• Exercise inputs:
□ □ □

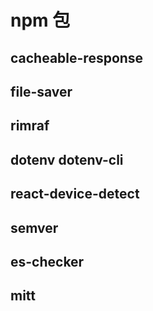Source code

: <!--
 * @Author: kian
 * @Date: 2021-06-03 15:36:34
 * @LastEditors: kian
 * @LastEditTime: 2021-11-22 09:38:51
 * @Description:
-->

# npm 包

## cacheable-response

## file-saver

## rimraf

## dotenv dotenv-cli

## react-device-detect

## semver

## es-checker

## mitt
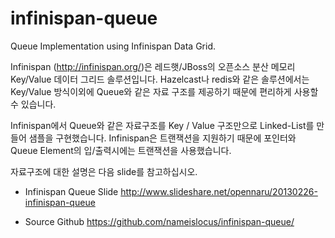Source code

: infinispan-queue
================

Queue Implementation using Infinispan Data Grid.

Infinispan (http://infinispan.org/)은 레드햇/JBoss의 오픈소스 분산 메모리 Key/Value 데이터 그리드 솔루션입니다.
Hazelcast나 redis와 같은 솔루션에서는 Key/Value 방식이외에 Queue와 같은 자료 구조를 제공하기 때문에 편리하게
사용할 수 있습니다.

Infinispan에서 Queue와 같은 자료구조를 Key / Value 구조만으로 Linked-List를 만들어 샘플을 구현했습니다.
Infinispan은 트랜잭션을 지원하기 때문에 포인터와 Queue Element의 입/출력시에는 트랜잭션을 사용했습니다.

자료구조에 대한 설명은 다음 slide를 참고하십시오.

* Infinispan Queue Slide
http://www.slideshare.net/opennaru/20130226-infinispan-queue

* Source Github 
https://github.com/nameislocus/infinispan-queue/

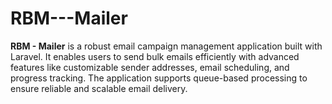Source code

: # RBM---Mailer
**RBM - Mailer** is a robust email campaign management application built with Laravel. It enables users to send bulk emails efficiently with advanced features like customizable sender addresses, email scheduling, and progress tracking. The application supports queue-based processing to ensure reliable and scalable email delivery.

□ □ □

• Work request: When a line in the material above contains the word "Queue와", copy that line out.

• Exercise output:
Hazelcast나 redis와 같은 솔루션에서는 Key/Value 방식이외에 Queue와 같은 자료 구조를 제공하기 때문에 편리하게
Infinispan에서 Queue와 같은 자료구조를 Key / Value 구조만으로 Linked-List를 만들어 샘플을 구현했습니다.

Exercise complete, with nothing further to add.